Task item
Your reply should hold only the lines from the one containing "left wrist: (221, 183)" to the final line of the listing below, restated word for word.

[Data to process]

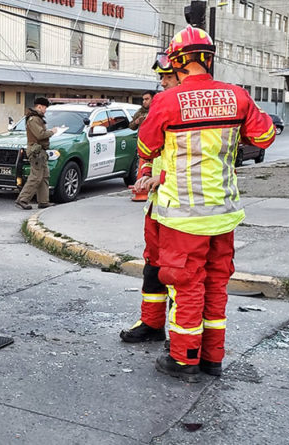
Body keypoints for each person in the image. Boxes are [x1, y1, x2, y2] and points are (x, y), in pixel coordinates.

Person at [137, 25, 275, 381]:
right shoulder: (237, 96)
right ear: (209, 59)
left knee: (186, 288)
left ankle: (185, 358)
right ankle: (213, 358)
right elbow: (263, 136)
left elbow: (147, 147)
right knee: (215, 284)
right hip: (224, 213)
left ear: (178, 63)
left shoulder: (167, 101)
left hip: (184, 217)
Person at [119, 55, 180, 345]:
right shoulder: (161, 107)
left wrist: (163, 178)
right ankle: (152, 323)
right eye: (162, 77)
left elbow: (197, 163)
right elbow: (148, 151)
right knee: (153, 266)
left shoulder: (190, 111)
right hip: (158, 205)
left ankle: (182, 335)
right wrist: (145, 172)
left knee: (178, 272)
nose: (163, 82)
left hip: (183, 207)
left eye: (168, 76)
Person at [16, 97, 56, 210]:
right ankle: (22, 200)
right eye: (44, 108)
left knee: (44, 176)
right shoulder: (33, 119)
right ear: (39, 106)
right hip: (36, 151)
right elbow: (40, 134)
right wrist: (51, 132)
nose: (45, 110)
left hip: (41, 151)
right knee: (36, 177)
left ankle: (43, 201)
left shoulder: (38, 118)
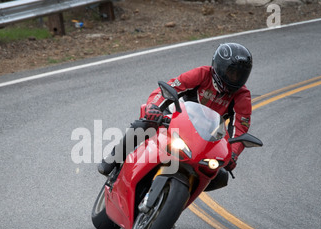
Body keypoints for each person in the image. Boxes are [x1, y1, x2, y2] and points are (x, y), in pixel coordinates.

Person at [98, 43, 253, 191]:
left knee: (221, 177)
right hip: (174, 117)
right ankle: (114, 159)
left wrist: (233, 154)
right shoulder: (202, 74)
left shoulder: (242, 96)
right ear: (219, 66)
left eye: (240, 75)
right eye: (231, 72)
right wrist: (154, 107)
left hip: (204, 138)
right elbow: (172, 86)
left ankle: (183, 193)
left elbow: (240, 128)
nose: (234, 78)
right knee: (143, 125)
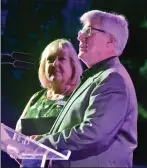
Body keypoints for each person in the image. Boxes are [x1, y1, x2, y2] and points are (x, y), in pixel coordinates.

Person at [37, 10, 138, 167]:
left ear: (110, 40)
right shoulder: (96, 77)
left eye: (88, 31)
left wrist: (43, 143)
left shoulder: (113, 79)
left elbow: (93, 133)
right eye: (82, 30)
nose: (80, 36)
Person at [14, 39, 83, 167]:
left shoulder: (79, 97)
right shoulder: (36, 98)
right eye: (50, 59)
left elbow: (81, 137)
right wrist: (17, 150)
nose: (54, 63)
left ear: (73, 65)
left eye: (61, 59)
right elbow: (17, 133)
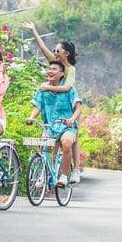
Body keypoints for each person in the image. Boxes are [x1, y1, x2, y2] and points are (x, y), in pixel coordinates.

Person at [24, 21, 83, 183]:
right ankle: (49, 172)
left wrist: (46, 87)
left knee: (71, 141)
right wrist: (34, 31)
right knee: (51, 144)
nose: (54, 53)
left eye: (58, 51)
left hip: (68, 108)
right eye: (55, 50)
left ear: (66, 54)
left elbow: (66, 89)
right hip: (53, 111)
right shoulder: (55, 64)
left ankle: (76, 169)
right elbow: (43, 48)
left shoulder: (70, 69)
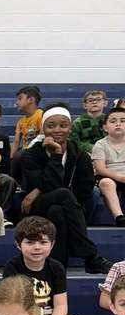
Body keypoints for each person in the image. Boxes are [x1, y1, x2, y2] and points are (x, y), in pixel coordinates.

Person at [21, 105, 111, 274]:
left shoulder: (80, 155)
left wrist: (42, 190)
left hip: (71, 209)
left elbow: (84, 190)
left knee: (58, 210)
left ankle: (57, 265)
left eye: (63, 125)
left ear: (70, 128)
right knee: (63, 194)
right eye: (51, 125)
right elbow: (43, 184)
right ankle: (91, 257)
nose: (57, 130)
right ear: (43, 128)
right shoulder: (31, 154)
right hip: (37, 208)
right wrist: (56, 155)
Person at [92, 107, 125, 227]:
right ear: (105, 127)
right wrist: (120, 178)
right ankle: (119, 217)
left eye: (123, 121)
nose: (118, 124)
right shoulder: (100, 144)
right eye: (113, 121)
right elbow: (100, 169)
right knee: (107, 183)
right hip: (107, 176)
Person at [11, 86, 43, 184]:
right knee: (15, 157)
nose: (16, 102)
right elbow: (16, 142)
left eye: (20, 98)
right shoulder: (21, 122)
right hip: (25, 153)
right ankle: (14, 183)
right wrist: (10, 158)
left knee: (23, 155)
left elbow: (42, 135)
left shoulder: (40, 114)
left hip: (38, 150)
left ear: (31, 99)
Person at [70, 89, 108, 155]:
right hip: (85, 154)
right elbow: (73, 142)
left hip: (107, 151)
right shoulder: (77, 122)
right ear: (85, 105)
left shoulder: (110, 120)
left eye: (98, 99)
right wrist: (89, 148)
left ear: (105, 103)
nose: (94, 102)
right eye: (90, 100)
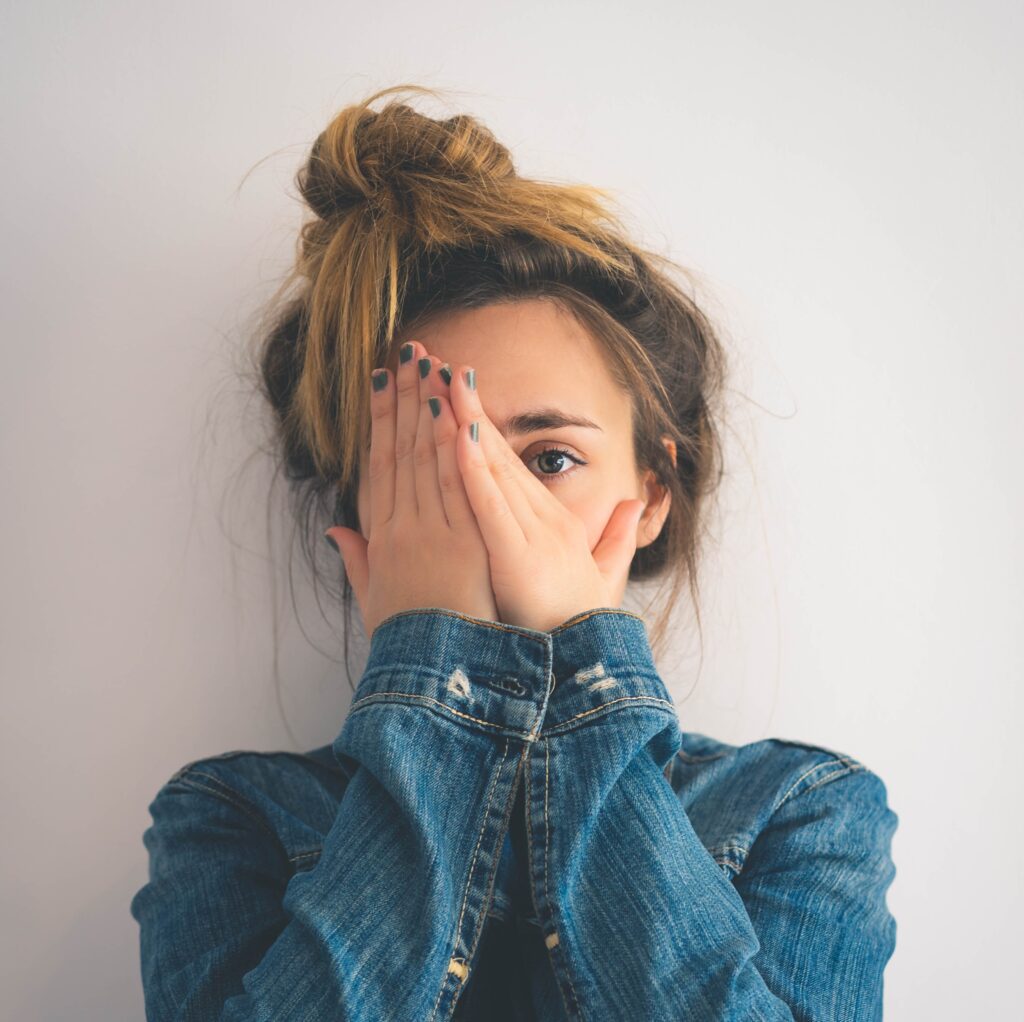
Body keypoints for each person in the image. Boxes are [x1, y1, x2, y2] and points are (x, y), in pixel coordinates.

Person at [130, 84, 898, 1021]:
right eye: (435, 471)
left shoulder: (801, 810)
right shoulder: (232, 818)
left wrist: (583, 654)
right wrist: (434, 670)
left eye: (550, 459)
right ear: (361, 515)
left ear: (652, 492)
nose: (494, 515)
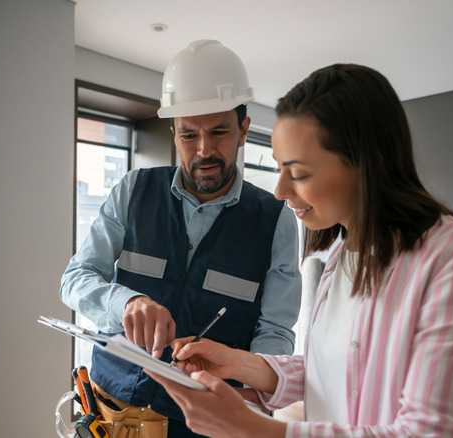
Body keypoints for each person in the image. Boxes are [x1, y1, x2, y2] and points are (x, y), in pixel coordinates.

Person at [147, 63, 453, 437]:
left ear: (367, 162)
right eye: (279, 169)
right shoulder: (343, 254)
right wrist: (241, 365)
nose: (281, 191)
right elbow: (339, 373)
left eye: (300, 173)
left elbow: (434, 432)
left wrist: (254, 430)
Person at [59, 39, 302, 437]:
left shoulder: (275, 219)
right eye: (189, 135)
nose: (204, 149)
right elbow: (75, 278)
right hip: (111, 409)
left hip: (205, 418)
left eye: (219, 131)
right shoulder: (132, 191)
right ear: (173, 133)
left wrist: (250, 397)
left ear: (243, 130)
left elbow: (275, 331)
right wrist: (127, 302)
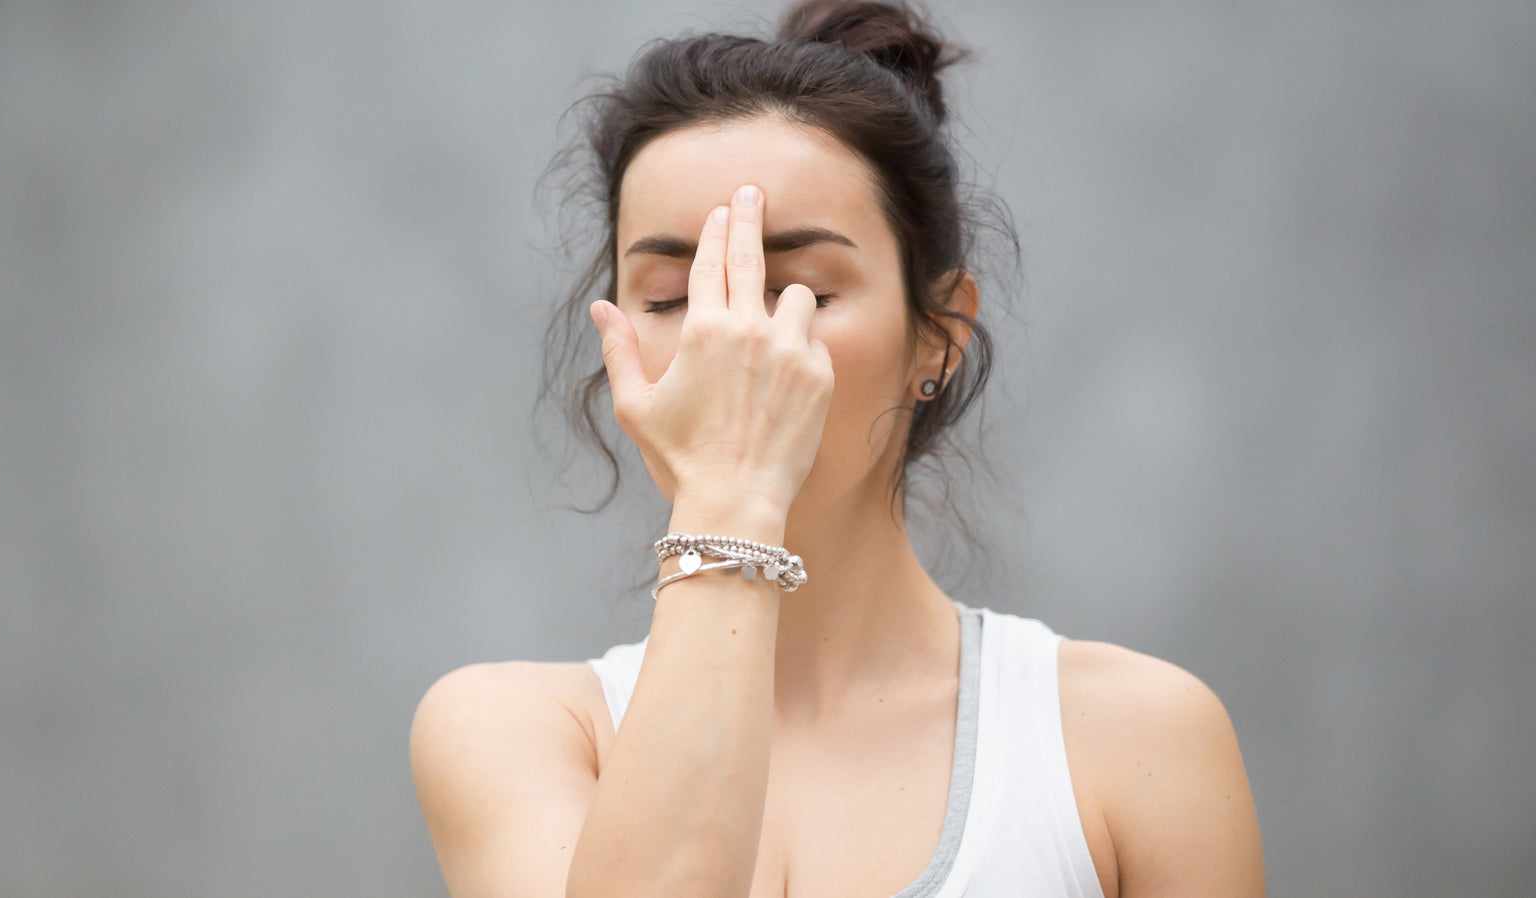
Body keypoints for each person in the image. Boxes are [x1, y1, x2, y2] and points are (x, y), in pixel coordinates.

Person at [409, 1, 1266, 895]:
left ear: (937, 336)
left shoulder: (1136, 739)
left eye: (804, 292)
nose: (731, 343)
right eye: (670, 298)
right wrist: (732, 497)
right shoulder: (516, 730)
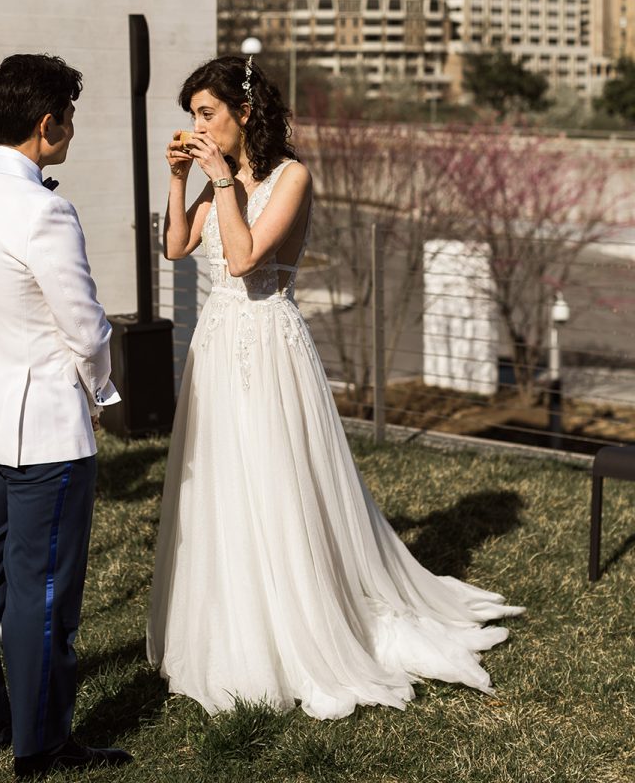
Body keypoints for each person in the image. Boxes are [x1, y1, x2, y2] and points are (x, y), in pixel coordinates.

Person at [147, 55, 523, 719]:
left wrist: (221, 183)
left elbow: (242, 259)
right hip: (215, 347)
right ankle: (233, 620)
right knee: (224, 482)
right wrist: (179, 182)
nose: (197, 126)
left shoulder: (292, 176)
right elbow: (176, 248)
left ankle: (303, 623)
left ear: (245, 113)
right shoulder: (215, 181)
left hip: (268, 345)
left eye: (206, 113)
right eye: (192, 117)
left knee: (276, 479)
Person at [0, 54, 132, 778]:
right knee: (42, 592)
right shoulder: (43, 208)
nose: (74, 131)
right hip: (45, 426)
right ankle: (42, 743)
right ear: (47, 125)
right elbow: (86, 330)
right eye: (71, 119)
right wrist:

[/Data to process]

Solution to the exercise
left wrist: (221, 183)
left elbow: (242, 259)
right hip: (215, 347)
right ankle: (233, 620)
right knee: (224, 482)
right wrist: (179, 182)
nose: (197, 126)
left shoulder: (292, 176)
right elbow: (176, 248)
left ankle: (303, 623)
left ear: (245, 113)
right shoulder: (215, 181)
left hip: (268, 345)
left eye: (206, 113)
right eye: (192, 117)
left knee: (276, 479)
Person at [0, 54, 132, 778]:
right knee: (42, 592)
right shoulder: (43, 208)
nose: (74, 131)
right hip: (45, 426)
right ankle: (42, 743)
right ear: (47, 125)
right elbow: (86, 330)
right eye: (71, 119)
right wrist:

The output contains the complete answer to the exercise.